And now we begin to see why every critic, when considering an author's works, almost invariably, and instinctively, examines not only his finished works, but also whatever may be known about him as a man. I admit, as all would admit, that his works must stand or fall solely on their own account; but the critic finds that in seeking to discover the central interest and significance of an author's art his task is facilitated if once he can find the clue to his temperament. This backstairs knowledge does the trick for him. The bond between the man and his art is so necessary and immediate that no objectiveness of method can conceal it. It was by realising this fact, and applying his exceptionally fine critical intuition to this task, that Professor Raleigh, considering the essentials, was able to draw a very much more convincing picture of the personality of Shakespeare than that which was drawn, brilliantly indeed, by Mr. Frank Harris; but Mr. Harris, I think, devoted his attention to qualities in Shakespeare which—whether in any sense real or not—were in any case secondary and inessential elements in the dramatist's character. And this is why his criticism, in spite of its brilliance, was comparatively unimportant.

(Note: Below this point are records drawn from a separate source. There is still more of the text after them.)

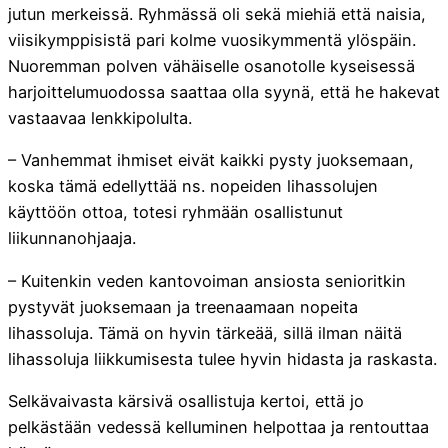
jutun merkeissä. Ryhmässä oli sekä miehiä että naisia,
viisikymppisistä pari kolme vuosikymmentä ylöspäin.
Nuoremman polven vähäiselle osanotolle kyseisessä
harjoittelumuodossa saattaa olla syynä, että he hakevat
vastaavaa lenkkipolulta.
– Vanhemmat ihmiset eivät kaikki pysty juoksemaan,
koska tämä edellyttää ns. nopeiden lihassolujen
käyttöön ottoa, totesi ryhmään osallistunut
liikunnanohjaaja.
– Kuitenkin veden kantovoiman ansiosta senioritkin
pystyvät juoksemaan ja treenaamaan nopeita
lihassoluja. Tämä on hyvin tärkeää, sillä ilman näitä
lihassoluja liikkumisesta tulee hyvin hidasta ja raskasta.
Selkävaivasta kärsivä osallistuja kertoi, että jo
pelkästään vedessä kelluminen helpottaa ja rentouttaa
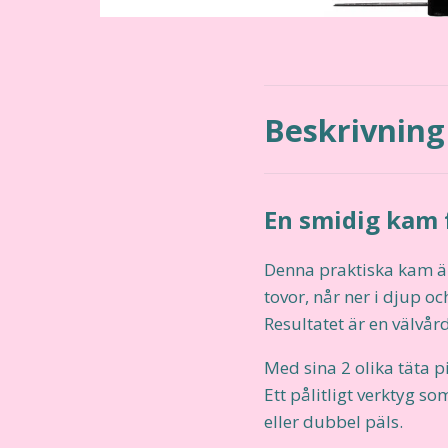
Beskrivning
En smidig kam 
Denna praktiska kam är
tovor, når ner i djup oc
Resultatet är en välvår
Med sina 2 olika täta 
Ett pålitligt verktyg so
eller dubbel päls.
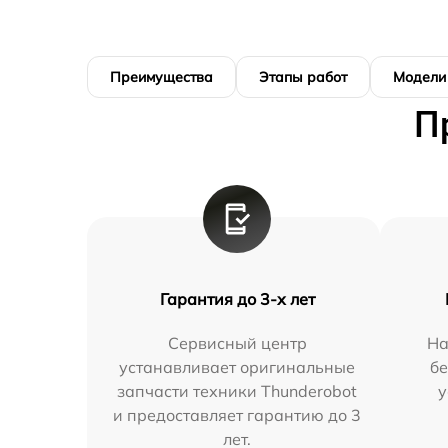
Преимущества
Этапы работ
Модели
П
Гарантия до 3-х лет
Сервисный центр
На
устанавливает оригинальные
бе
запчасти техники Thunderobot
у
и предоставляет гарантию до 3
лет.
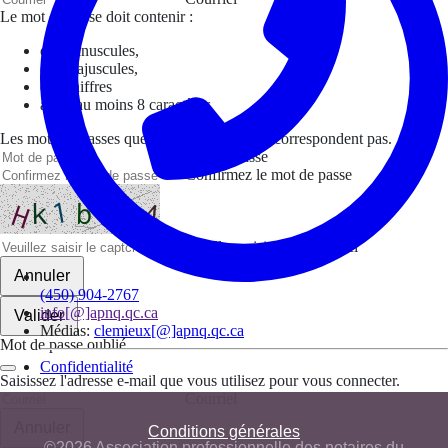
Le mot de passe doit contenir :
des minuscules,
des majuscules,
des chiffres
avoir au moins 8 caractères
Les mots de passes que vous avez saisis ne correspondent pas.
Mot de passe
Confirmez le mot de passe
Veuillez saisir le captcha ici
Annuler
(450) 904-2767
info[@]apnq.qc.ca
Valider
Médias:
clemieux[@]apnq.qc.ca
Mot de passe oublié
Confidentialité
Saisissez l'adresse e-mail que vous utilisez pour vous connecter.
Courriel
Annuler
Conditions générales
©2026 Association professionnelle des notaires du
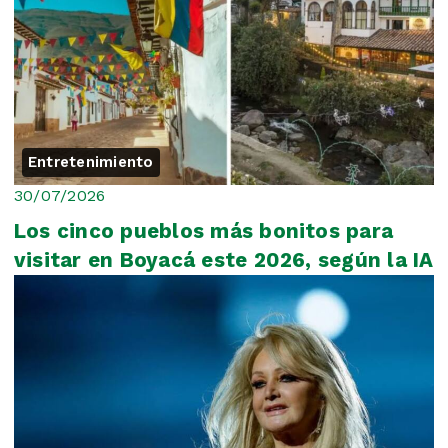
Entretenimiento
30/07/2026
Los cinco pueblos más bonitos para
visitar en Boyacá este 2026, según la IA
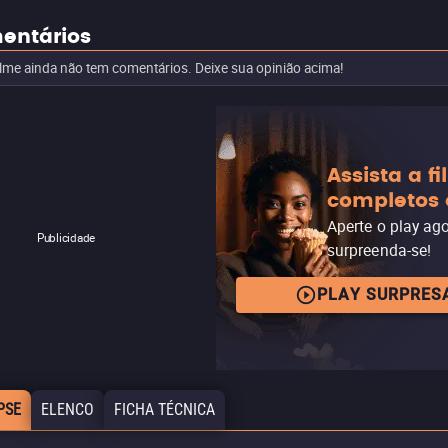
entários
ilme ainda não tem comentários. Deixe sua opinião acima!
Assista a f
completos 
Aperte o play ag
Publicidade
surpreenda-se!
PLAY SURPRES
PSE
ELENCO
FICHA TÉCNICA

I must not be supposed to mean that the artist begins with an abstract conception, and that he then proceeds to search for objects suitable to its concrete representation. There are, I know, brilliant novelists and painters who have proceeded in that manner; but the result, to my mind, seldom reveals that complete unity of object and idea which men require; for this method is so dependent upon the intellectual fitting of facts to idea that either the facts are forced and made unreal, or the idea is sacrificed. I am told that in the case of Mr. Joseph Conrad the process is reversed; he perceives, as by vision, some intense single situation—that picture, for instance, in Lord Jim, where the Captain looking over the side of his ship is tempted to desert his crew. Such a situation, a focal point in a story, is for the artist object and idea in one, simultaneously presented by the imagination; the union of matter and spirit is already there at the moment of creation; and in that way, I imagine, most of the finest pictures, poems, dramas and stories have been first conceived. When once that focal point has been presented in all its vividness and significance by the imagination, it remains for the artist to mass his detail in and around it as appropriately as his invention and technique permit.

We have now reached conclusions which were approached from two distinct points of view. Starting from certain axioms or self-evident propositions, and looking at art from the outside, I suggested that it must provide us with an energetic experience which we value for its own sake without thought of consequences or alien interests, an experience which has a fineness or an illuming quality of its own. And examining the same question from the inside—from the side of the mental processes implied in the act of creation—I have tried to adapt the conclusions of Coleridge to a view which should not pre-suppose his metaphysic, and have asked what is implied in this fineness or illuming quality in a work of art, this which is called beautiful. And when we learnt that all creative art comes from the imagination of the artist projecting itself upon the material of life, I concluded that the two things essential to the creative imagination were knowledge and sincerity—knowledge of life itself, so that the artist can use an intelligible language and speak in terms of things real to everyone—and sincerity, meaning conformity with that which is essential or central in the artist himself. Art is thus a representation of actual life in terms of the artist. It must be real, and it must be ideal. It is the act of genius to be able to give us in one and the same creation a representation of nature and an expression of the artist's personality. This is the new thing which genius constantly adds to the sum-total of human experience—it is the old stuff of life quickened and illuminated by the new incarnation. And thus the stuff of life itself is increased, and succeeding artists start with a wider range of material.

We shall not find any actual artist completely satisfying the demand. For the difficulties of form are endless, and sounds, colours, words are obstinate materials when they are to be made the vehicle of ideas; and even the artist in the full tide of the creative impulse must always find that he has expressed something less than his intention and has strayed into the pathless wastes of the inessential. But it is the business of the critic to give him credit for all that is attempted in the sincere spirit of the imagination, and at the same time, in sympathy with the actualities of nature; for on the union of these two depends the truth which is the beauty of art.

But the artist himself is not necessarily concerned with these theories. His main business is intercourse with life, and also the envisaging of life rather "by meditation" as Coleridge says, "than by observation." He has to beware of the facts which overcame Coleridge himself, when he sacrificed the divinity of his art to that philosophy which banished the god. "Well were it for me," he exclaims, "if I had continued to pluck the flowers and reap the harvest from the cultivated surface, instead of delving in the unwholesome quicksilver mines of metaphysic depths." The "shaping spirit of imagination" which impelled him to unrivalled poetry in his youth was starved in him, not only because of his ill-health, his poverty, his drugs and laziness, but equally because he denied expression to "fancy, and the love of nature and the sense of beauty in forms and sounds." For him perhaps it was a poor compensation that through this denial he was able to leave us a unique interpretation of his æsthetic and creative experience.


FOOTNOTES:

[2] The word "flavour" in this connection was constantly used by the late Canon Ainger.